Lastly, in regards to the Smithsonian. There are documented materials used on the mammal mounts produced by Hornaday since during his stay at the Smithsonian they followed his text on preparation. Alum tawing, which was the Hornaday method, did not involve some of the current steps in modern use of Aluminum Alum tanning. There is very good documentation that these specimen essentially fell apart over the years.
All this does not preclude that Alum tanning utilizing Aluminum, Potassium, or Ammonium Sulphate, or slight variations of these chemicals, does not produce a servicable tan that is appropriate for commercial taxidermy. One must just be careful about how the skin is treated and be aware of the limitations of long term survival of the mount.
You can use my name as I use it. Since you're too gutless to back up your claims with any credentials (such as a real name), your argument seems to pale. You shoulda paid more attention to Mr. Wizard like I said.
You cant use your name on here George if you have anything to say that contradicts the clique. Nobodys name means anything on here unless you have made almost 700 post like you have. If you pay attention to what was said by the man above, the old ways of alum tanning are not the same as today. By the way, please give the mr. wizard crap a rest. It is starting to look like you have nothing intelegent to say on the subject.
Why don't you all ask Mr. Rittel (A REAL expert on the subject) and quit Jaw Jacking Alum. I use it I like it. So who gives a crap if you guys don't!
Somebody rained on Mr. Roof's parade. Its ok Mr. Roof you still have a thousand mindless followers who wade through your B.S. If "expert" needs to pay more attention to what Mr. Wizard said, maybe you should pay attention to what Mr. Sinclair Clark said.
I wholehearted agree with Sinclair. You two spineless creatures prove he was correct. And SS, what "clique" keeps you from voicing your honest opinions? That's almost as gutless as having no name. I respect anyone who's proud enough of their convictions to aschew anonymity. At least it proves you actually believe what you're saying. Using a fake name allows someone (even me) to come on here and pretend to be you. Notice no one wants to be "George Roof"? If they did, they know everyone else would know it anyway.
Now that you've been provided with applicable links to REAL EXPERT OPINIONS, does that mean you're still talking, or are you walking.
I really DON'T care if you use alum nor your fabrication of figures about commercial tanneries. The ones I use don't use alum and that pleases ME. After it's all said and done, that's the only person I have to please anyway. And I paraphrased that from Bill Yox (Check the archives).
I would never use your name Mr. Roof, I fear I would be struck by lightening where I sit.
I fear that same thing. LMAO
How do you really feel about Alum Tann?
for many years.I will never use it again.

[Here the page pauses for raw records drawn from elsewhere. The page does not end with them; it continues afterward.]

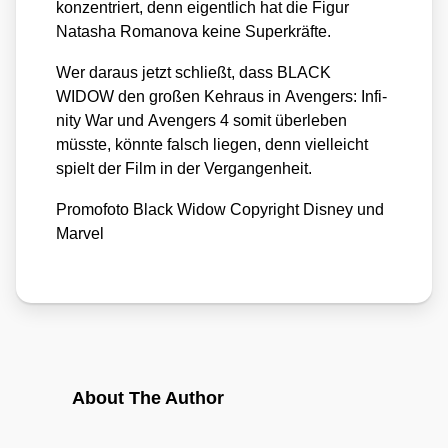
kon­zen­triert, denn eigent­lich hat die Figur
Nata­sha Roma­no­va kei­ne Super­kräf­te.
Wer dar­aus jetzt schließt, dass BLACK
WIDOW den gro­ßen Kehr­aus in
Aven­gers: Infi­
ni­ty War
und
Aven­gers 4
somit über­le­ben
müss­te, könn­te falsch lie­gen, denn viel­leicht
spielt der Film in der Ver­gan­gen­heit.
Pro­mo­fo­to Black Widow Copy­right Dis­ney und
Mar­vel
About The Author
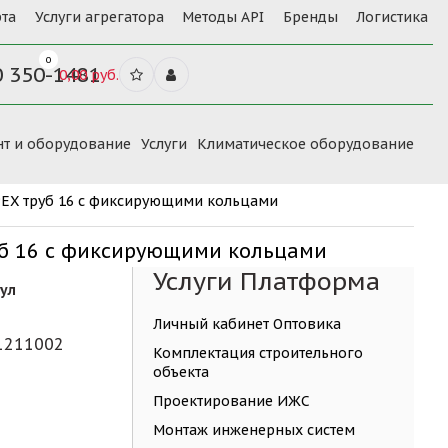
та
Услуги агрегатора
Методы API
Бренды
Логистика
0
0 350-1481
0,00 руб.
нт и оборудование
Услуги
Климатическое оборудование
PEX труб 16 с фиксирующими кольцами
руб 16 с фиксирующими кольцами
Услуги Платформа
ул
Личный кабинет Оптовика
1211002
Комплектация строительного
объекта
Проектирование ИЖС
Монтаж инженерных систем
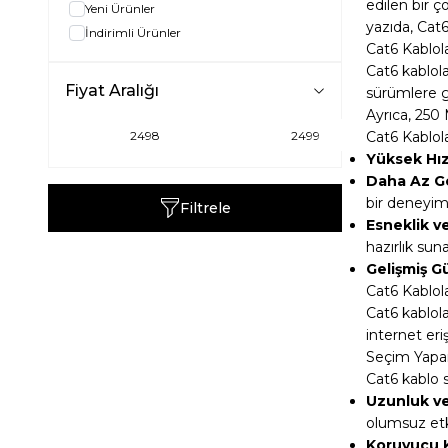
edilen bir 
Yeni Ürünler
yazıda, Cat6
İndirimli Ürünler
Cat6 Kablola
Cat6 kablola
Fiyat Aralığı
sürümlere gö
Ayrıca, 250 
Cat6 Kablola
Yüksek Hız
Daha Az G
bir deneyim
Filtrele
Esneklik v
hazırlık suna
Gelişmiş Gü
Cat6 Kablola
Cat6 kablolar
internet eri
Seçim Yapar
Cat6 kablo 
Uzunluk ve
olumsuz etki
Koruyucu Kı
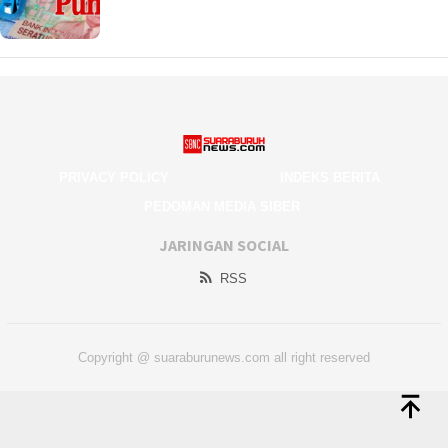
PRIVACY POLICY
INDEKS BERITA
PEDOMAN MEDIA SIBER
JARINGAN SOCIAL
RSS
Copyright @ suaraburunews.com all right reserved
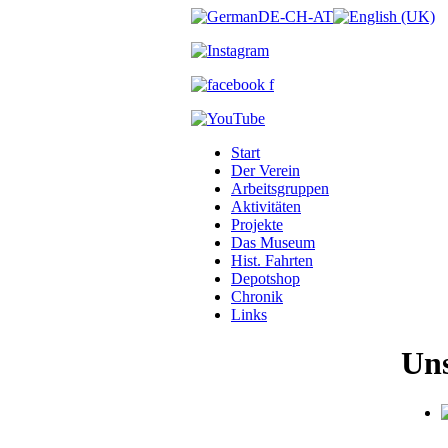
Start
Der Verein
Arbeitsgruppen
Aktivitäten
Projekte
Das Museum
Hist. Fahrten
Depotshop
Chronik
Links
Uns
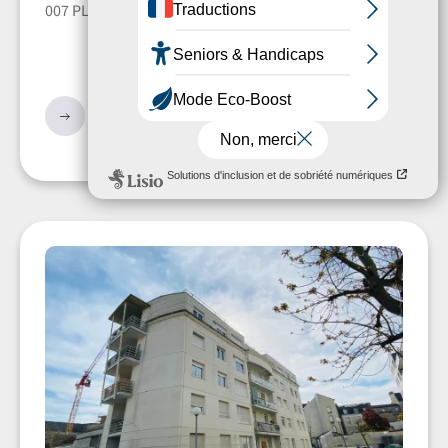
007 PLACE DES ARGONAUTES - Secteur : CHATILLONS
571.96 €
/ mois cc*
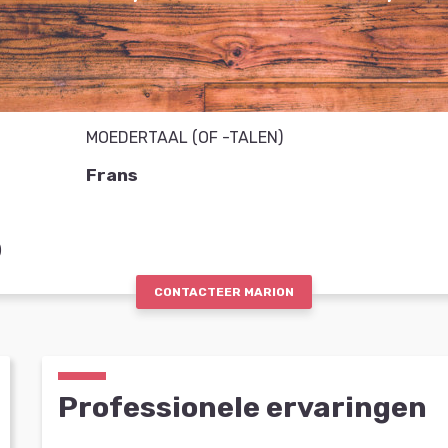
MOEDERTAAL (OF -TALEN)
Frans
)
CONTACTEER MARION
Professionele ervaringen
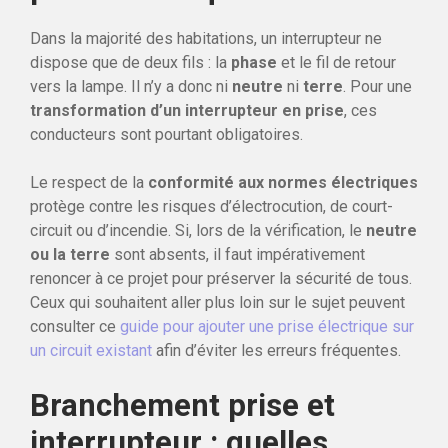
Dans la majorité des habitations, un interrupteur ne
dispose que de deux fils : la
phase
et le fil de retour
vers la lampe. Il n’y a donc ni
neutre
ni
terre
. Pour une
transformation d’un interrupteur en prise
, ces
conducteurs sont pourtant obligatoires.
Le respect de la
conformité aux normes électriques
protège contre les risques d’électrocution, de court-
circuit ou d’incendie. Si, lors de la vérification, le
neutre
ou la terre
sont absents, il faut impérativement
renoncer à ce projet pour préserver la sécurité de tous.
Ceux qui souhaitent aller plus loin sur le sujet peuvent
consulter ce
guide pour ajouter une prise électrique sur
un circuit existant
afin d’éviter les erreurs fréquentes.
Branchement prise et
interrupteur : quelles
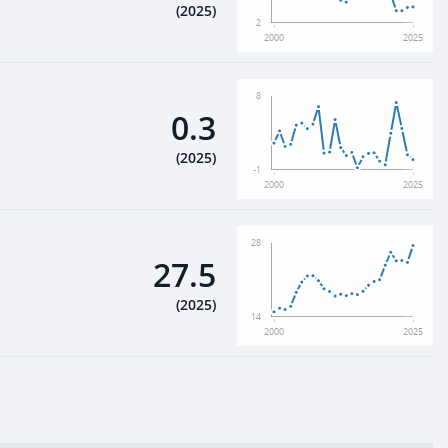
(
2025
)
2
2000
2025
8
0.3
(
2025
)
-1
2000
2025
28
27.5
(
2025
)
14
2000
2025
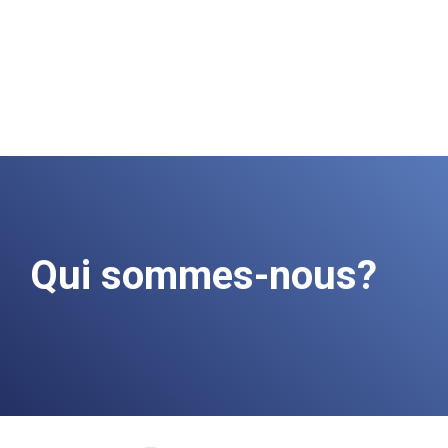
Qui sommes-nous?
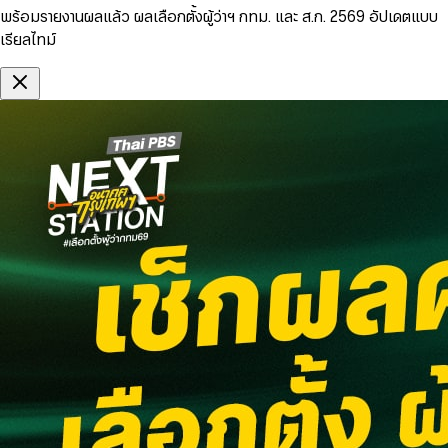
พร้อมรายงานผลแล้ว ผลเลือกตั้งผู้ว่าฯ กทม. และ ส.ก. 2569 อัปเดตแบบ
เรียลไทม์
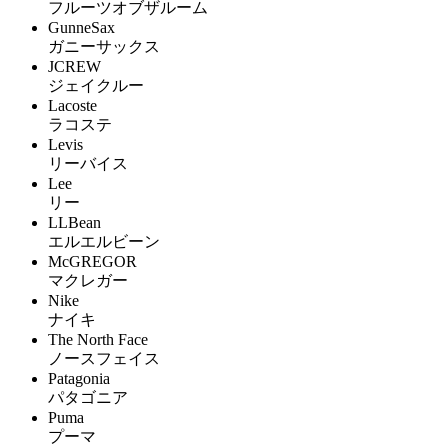
フルーツオブザルーム
GunneSax
ガニーサックス
JCREW
ジェイクルー
Lacoste
ラコステ
Levis
リーバイス
Lee
リー
LLBean
エルエルビーン
McGREGOR
マクレガー
Nike
ナイキ
The North Face
ノースフェイス
Patagonia
パタゴニア
Puma
プーマ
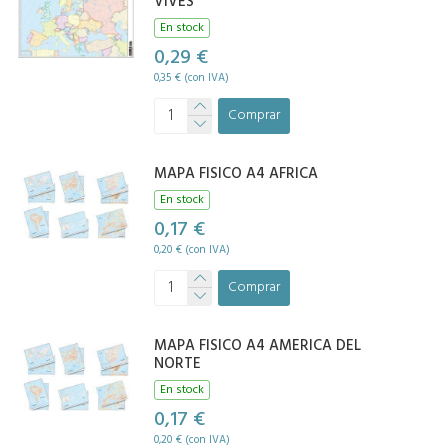
VIVES
En stock
0,29 €
0,35 € (con IVA)
Comprar
MAPA FISICO A4 AFRICA
En stock
0,17 €
0,20 € (con IVA)
Comprar
MAPA FISICO A4 AMERICA DEL
NORTE
En stock
0,17 €
0,20 € (con IVA)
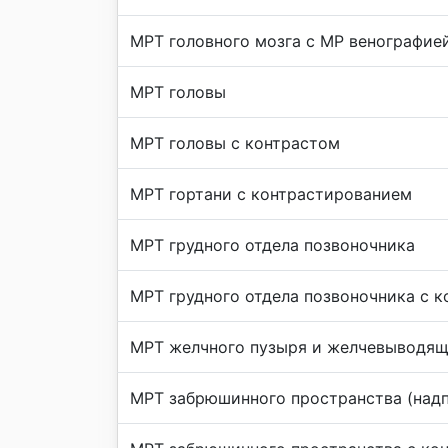
МРТ головного мозга с МР венографие
МРТ головы
МРТ головы с контрастом
МРТ гортани с контрастированием
МРТ грудного отдела позвоночника
МРТ грудного отдела позвоночника с 
МРТ желчного пузыря и желчевыводящ
МРТ забрюшинного пространства (надп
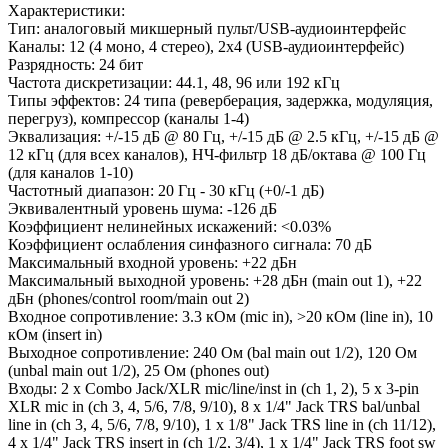
Характеристики:
Тип: аналоговый микшерный пульт/USB-аудиоинтерфейс
Каналы: 12 (4 моно, 4 стерео), 2x4 (USB-аудиоинтерфейс)
Разрядность: 24 бит
Частота дискретизации: 44.1, 48, 96 или 192 кГц
Типы эффектов: 24 типа (реверберация, задержка, модуляция,
перегруз), компрессор (каналы 1-4)
Эквализация: +/-15 дБ @ 80 Гц, +/-15 дБ @ 2.5 кГц, +/-15 дБ @
12 кГц (для всех каналов), НЧ-фильтр 18 дБ/октава @ 100 Гц
(для каналов 1-10)
Частотный диапазон: 20 Гц - 30 кГц (+0/-1 дБ)
Эквивалентный уровень шума: -126 дБ
Коэффициент нелинейных искажений: <0.03%
Коэффициент ослабления синфазного сигнала: 70 дБ
Максимальный входной уровень: +22 дБн
Максимальный выходной уровень: +28 дБн (main out 1), +22
дБн (phones/control room/main out 2)
Входное сопротивление: 3.3 кОм (mic in), >20 кОм (line in), 10
кОм (insert in)
Выходное сопротивление: 240 Ом (bal main out 1/2), 120 Ом
(unbal main out 1/2), 25 Ом (phones out)
Входы: 2 x Combo Jack/XLR mic/line/inst in (ch 1, 2), 5 x 3-pin
XLR mic in (ch 3, 4, 5/6, 7/8, 9/10), 8 x 1/4" Jack TRS bal/unbal
line in (ch 3, 4, 5/6, 7/8, 9/10), 1 x 1/8" Jack TRS line in (ch 11/12),
4 x 1/4" Jack TRS insert in (ch 1/2, 3/4), 1 x 1/4" Jack TRS foot sw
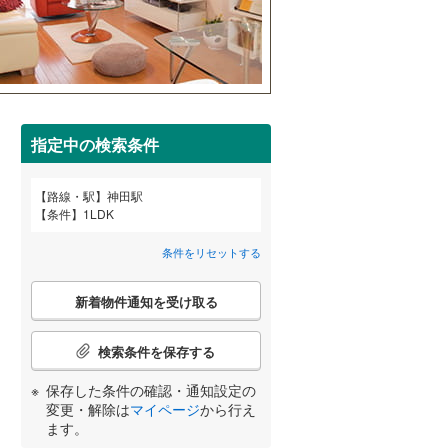
田沢湖線
(
1
)
八戸線
(
0
)
磐越西線
(
2
)
宮崎
鹿児島
沖縄
2階以上
（
5
）
陸羽西線
(
0
)
(
16
)
(
16
)
(
19
)
指定中の検索条件
左沢線
(
1
)
最上階
（
0
）
路線・駅
神田駅
津軽線
(
1
)
する
る
条件
1LDK
条件をリセットする
条件をリセットする
条件をリセットする
条件をリセットする
条件をリセットする
条件をリセットする
信越本線
(
9
)
(
9
)
(
6
)
(
0
)
条件をリセットする
弥彦線
(
0
)
制震構造
（
0
）
こ
新着物件通知を受け取る
の
総武本線
(
60
)
低層マンション（4階建て以
勝沼ぶどう郷
(
0
)
(
0
)
検
下）
（
0
）
索
検索条件を保存する
条
京葉線
(
25
)
(
0
)
件
保存した条件の確認・通知設定の
で
久留里線
(
0
)
変更・解除は
マイページ
から行え
通
小学校まで1km以内
（
1
）
ます。
知
山手線
(
468
)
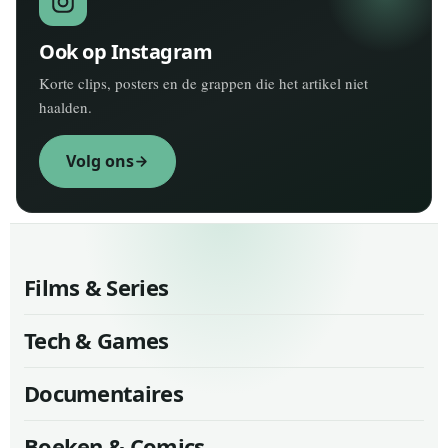
Ook op Instagram
Korte clips, posters en de grappen die het artikel niet
haalden.
Volg ons
Films & Series
Tech & Games
Documentaires
Boeken & Comics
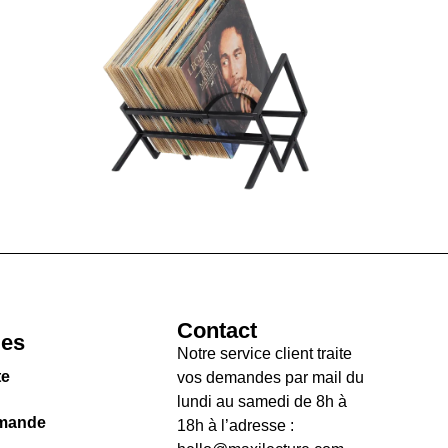
Contact
les
Notre service client traite
te
vos demandes par mail du
lundi au samedi de 8h à
mande
18h à l’adresse :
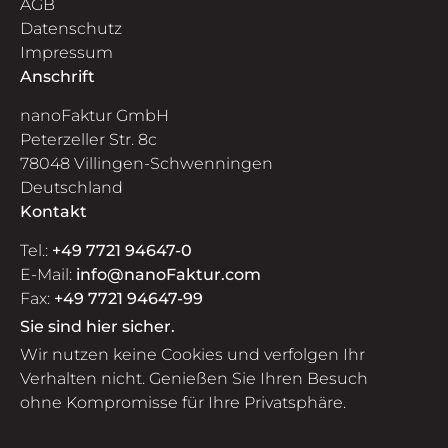
AGB
Datenschutz
Impressum
Anschrift
nanoFaktur GmbH
Peterzeller Str. 8c
78048 Villingen-Schwenningen
Deutschland
Kontakt
Tel.:
+49 7721 94647-0
E-Mail:
info@nanoFaktur.com
Fax:
+49 7721 94647-99
Sie sind hier sicher.
Wir nutzen keine Cookies und verfolgen Ihr
Verhalten nicht. Genießen Sie Ihren Besuch
ohne Kompromisse für Ihre Privatsphäre.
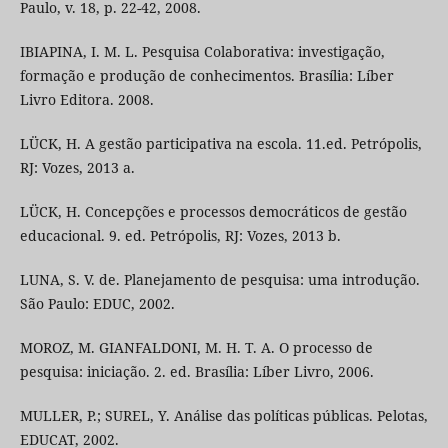
Paulo, v. 18, p. 22-42, 2008.
IBIAPINA, I. M. L. Pesquisa Colaborativa: investigação,
formação e produção de conhecimentos. Brasília: Líber
Livro Editora. 2008.
LÜCK, H. A gestão participativa na escola. 11.ed. Petrópolis,
RJ: Vozes, 2013 a.
LÜCK, H. Concepções e processos democráticos de gestão
educacional. 9. ed. Petrópolis, RJ: Vozes, 2013 b.
LUNA, S. V. de. Planejamento de pesquisa: uma introdução.
São Paulo: EDUC, 2002.
MOROZ, M. GIANFALDONI, M. H. T. A. O processo de
pesquisa: iniciação. 2. ed. Brasília: Líber Livro, 2006.
MULLER, P.; SUREL, Y. Análise das políticas públicas. Pelotas,
EDUCAT, 2002.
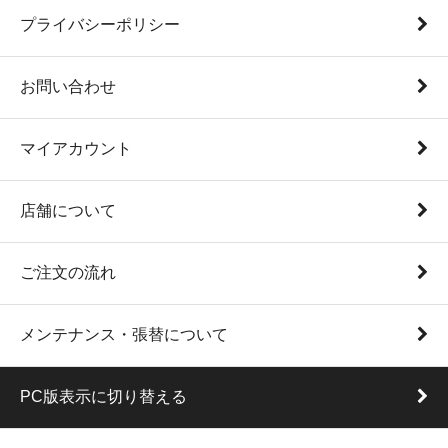
プライバシーポリシー
お問い合わせ
マイアカウント
店舗について
ご注文の流れ
メンテナンス・張替について
PC版表示に切り替える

Dear Mr. Submitted by A Real Expert on 04/06/2004
04/06/2004 is past, you are hereby no longer "A Real Expert".
I have used an Aluminum Sulphate immersion tan for many years, and love it! PROPER neutralizing & oiling is vital, however. I also like the newer methods, too, such as McKenzie tan. Alos ancient methods such as bark tanning.
arent you affiliated with WASCO supplies. If you are, that explains your post. Dosnt WASCO sell Rittels products? Just a thought. Thanks for everything you do for this web site. It is appreciated!
To "A Real Expert"! I hope you dont have sweaty feet - because if you are wearing your new Alum tanned shoes - you're going to get one hellacious rash! And Duh! That's also why all Fur Coats and Hats have a liner - the wearer doesnt want to prespire and get a rash from the acid formed when the prespiration and sulphates mix! I hope that makes sense? And yes - I can say that I know of no Alum tanned shoes on the market. Maybe tanned in Alum and then retanned in a more durable tan - but not simply Alum! It doesnt happen. Wrong!
You are partially right about the Fur Dressing industry - for garments! And yes - there are a few who still tan with Alum in the Custom Taxidermy tanning business - but many of the newer Tanneries do not use Alum - so its a mixed bag. And by the way - Leather tanning, Fur Dressing tanning and Custom Taxidermy tanning are 3 different industries. To quote - dont mix apples with oranges!
Do you have any friends? Like - have you ever talked to some of the Smithsonian people? Or any other Museum people? Does it tell you anything that these places have to spend a lot of money to replace aging, splitting, drummed, discolored and falling apart mounts? Do you have any respect for "their" expertise?
Boy - that baseball making Tannery is one I want on my list when I want a good cape Alum tanned for mounting! You really got lucky on that one - first call?
That REAL Chemist? Is he an Amway distributor too? Or - did you mislead his answer when you asked it - because the answer is - free Sulphates loosely bonded can recombine into Sulphuric Acid. Wear your Alum tanned shoes if you dont believe it!
As for washing out - how many Bears do you do? Have you ever had a customer bring you back an Alum tanned Bear rug with hard areas to be repaired. Usually its because his Dog peed there. Well think about it. The urine washed out the Alum and now its raw hard and you have to cut it out to repair it. I've done it many times.
And - yes - some of the Alum is washed out during rehydration. Not ALL of it - but a small percentage of it does.
And please - I can't associate you with Sinclair Clark! He was a man I admired greatly - in fact I still use his formula for Alum tanning when I want to for whatever reason. He is probably the closest man I know to really qualifying as "The Real Expert"!
And as for Alum - I dont have a problem with it! However, to a real expert - common sense should tell you some of the facts I just talked about do hold true. I dont have to be an expert to know that fur coats simply fall apart in 14-20 years! Actually - use it - but if the truth hurts - then always consider alternatives! The really smart people I know that use Alum for their Taxidermy tanning are at least aware of these problems - what surprises me is that you arent!
And by all means please post the name of that Baseball factory! That should really be helpful to all of us involved in Taxidermy.
Bruce, did you even read the origional post? Your remarks about shoes suggest that you didnt.You talk about those of us involved in taxidermy, but then you mention fur coats? Sweaty shoes?-- so now the culprit is salt water. The original post explains why shoes are not made with alum tanned leather. I got to go to bed- this bull crap is boring me to death!
John, stop playing around. Ken sells his forms through Joe Coombs. You know that.